SAN DIEGO -- While competing in the Farmers Insurance Open at Torrey Pines on Sunday, a shaken and subdued Tiger Woods was unaware that Kobe Bryant had died.
The news of Bryant's reported death broke while Woods played the front nine, and his caddie, Joe LaCava, learned of the accident but decided not to tell his boss, waiting until after he walked off the green to share the news.
Bryant and his daughter Gianna were among several people killed in a helicopter crash on Sunday in Calabasas, California, a source confirmed to ESPN's Adrian Wojnarowski. Bryant was 41, and Gianna was 13.
A stunned Woods went to the scoring area to sign his card, spoke briefly with PGA Tour officials, signed a few autographs and did a television interview before meeting with reporters.

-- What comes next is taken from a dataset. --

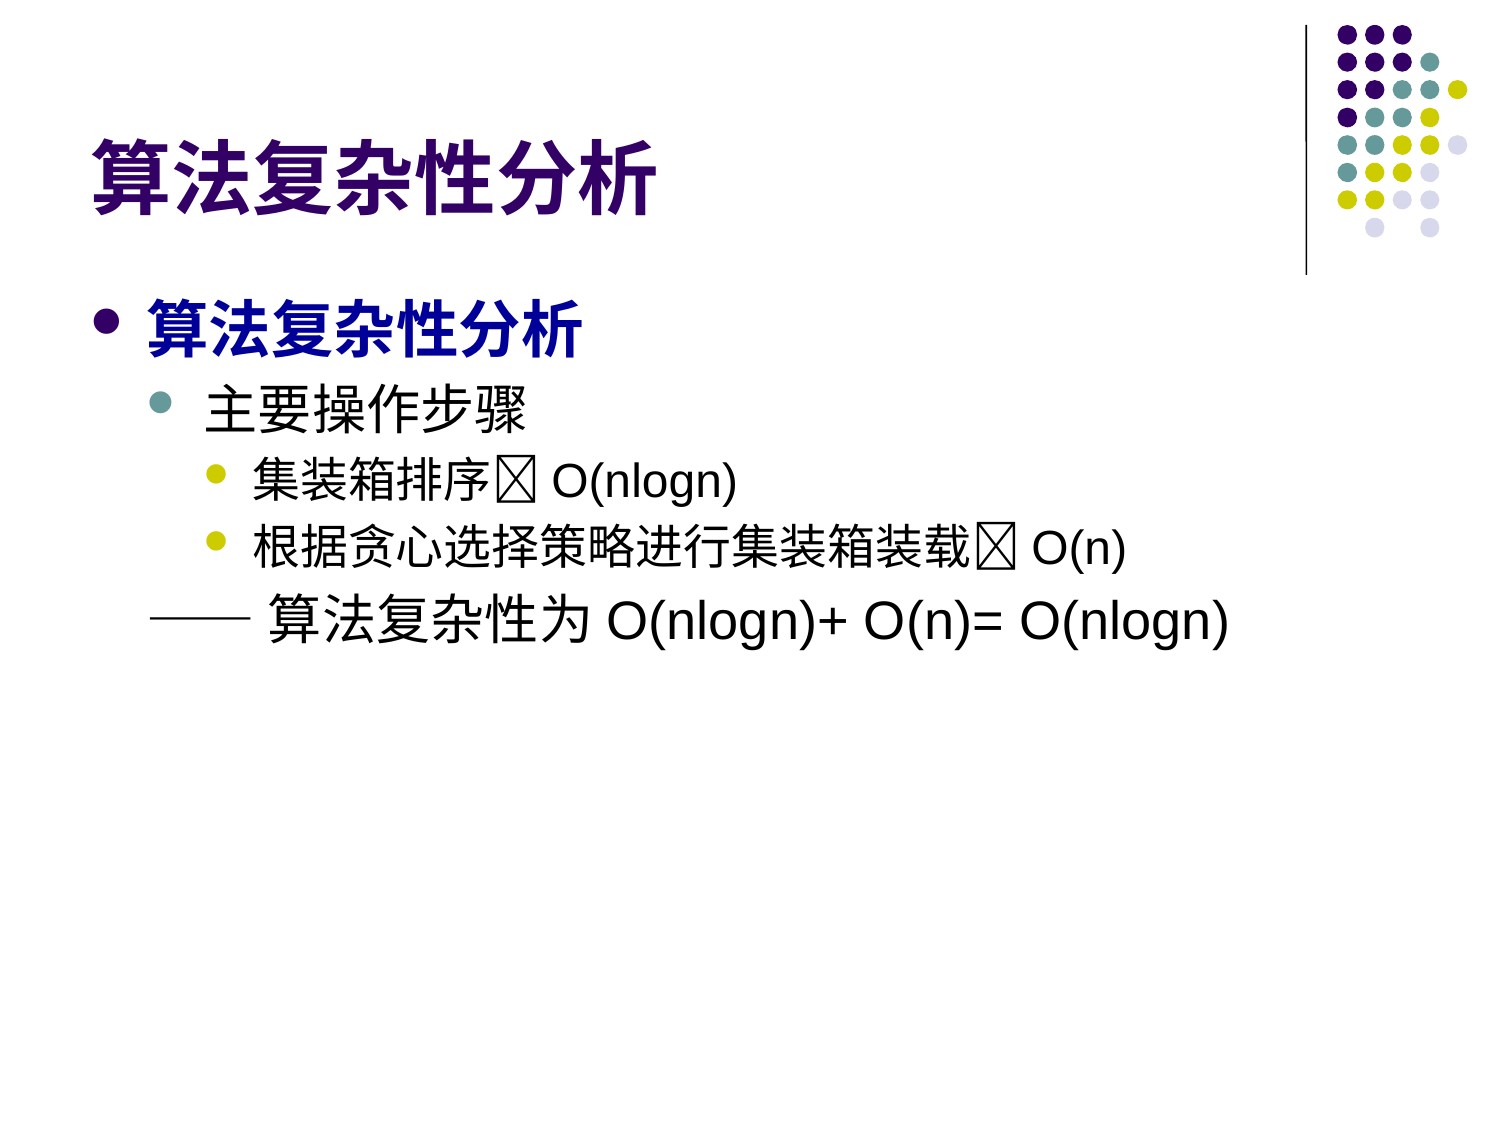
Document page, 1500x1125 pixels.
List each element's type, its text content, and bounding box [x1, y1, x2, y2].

title 算法复杂性分析 [75, 20, 1313, 233]
list 算法复杂性分析 主要操作步骤 集装箱排序O(nlogn) 根据贪心选择策略进行集装箱装载O(n) ——算法复杂性为O(nlogn)+ O(n)= O(nlogn) [75, 282, 1425, 1006]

Golf never came up.
"It's one of the most shocking, tragic days that I've ever been a part of in a very quick span here,'' Woods said.
Starting the day 5 shots out of the lead, Woods shot a final-round 70 to tie for ninth and finish 6 shots back of winner Marc Leishman. It was his best finish at Torrey Pines since he won the tournament for the seventh time in 2013.
As he played, there was some speculation that Woods had been made aware of Bryant's death -- which was not the case.
"I didn't understand why they were yelling, 'Do it for Mamba,' on the back nine," Woods said of a nickname for Bryant. "People yell things all the time, so I was just plodding along, doing my own thing. Then when Joey told me that here. ... It's unbelievable, the reality that he's no longer with us.
"LeBron [James] breaks his [Bryant's scoring] record, and he passes today. I grew up a die-hard Laker fan, always have been my entire life. That's all I remember, and he was part of the most historic franchise in all of the NBA."
Woods then went into detail about the kind of player he remembered Bryant to be.
"What made him so impressive is that he was dominant on the offensive side ... We all know that," Woods said. "But he would lock up on D. He played their best guard and shut 'em down for all 48 minutes. That's what made him so special -- he played both ends of the court. There are maybe two guys, three guys in the entire NBA history that you can say that, that would do that. He was up for that challenge.
"And one of the more impressive things that I've ever witnessed is when he ruptured his Achilles, and he went to the foul line, made his shots. Ultimate toughness, ultimate competitor.''
Woods said he was closer to Bryant when the NBA star was playing and when the golfer had a home in Newport Beach, California.
"I didn't really see him that often," Woods said. "But every now and again, he would reach out, I would reach out. But this is unbelievable."
Woods said he discussed with Bryant how he approached the game.
"We really connected more on the mental side of it, the prep, how much it takes to be prepared,'' he said. "For me, I don't have to react like he does, we can take our time, but you've still got to pay attention to the details, and that's what he did better than probably any other player in NBA history. He paid attention to the details, the little things.
"The amount of hours he spent in the gym in the offseason and during the summers to work on shots and do all the different things, it looked like it came natural to him on the court during game time, but he spent more hours looking at film and trying to figure out what's the best way to become better. That's where he and I really connected because we're very similar.
"He came into the league, and I turned pro  right around the same time, and we had our 20-year run together. It's shocking."
Jason Day said he felt "physically sick" upon hearing the news.
"For this to happen to someone that a lot of people idolize, it makes you feel sick," he said. "There are really no words to describe what happened. I cannot imagine what his wife is going through, what his family is going through."
Tony Finau told reporters that he is "still processing" the sudden death of Bryant.
"To have that happen to one of the greatest ever to play the game of basketball and just, I think, one of the greatest athletes in sports is so tragic," Finau said. "I remember actually wearing his shoes out here in 2016, just giving him props for the Mamba mentality and kind of what he taught a lot of athletes in pursuing your dreams. I think his legacy, for sure, is one of hard work and commitment to your craft. That's Kobe Bryant."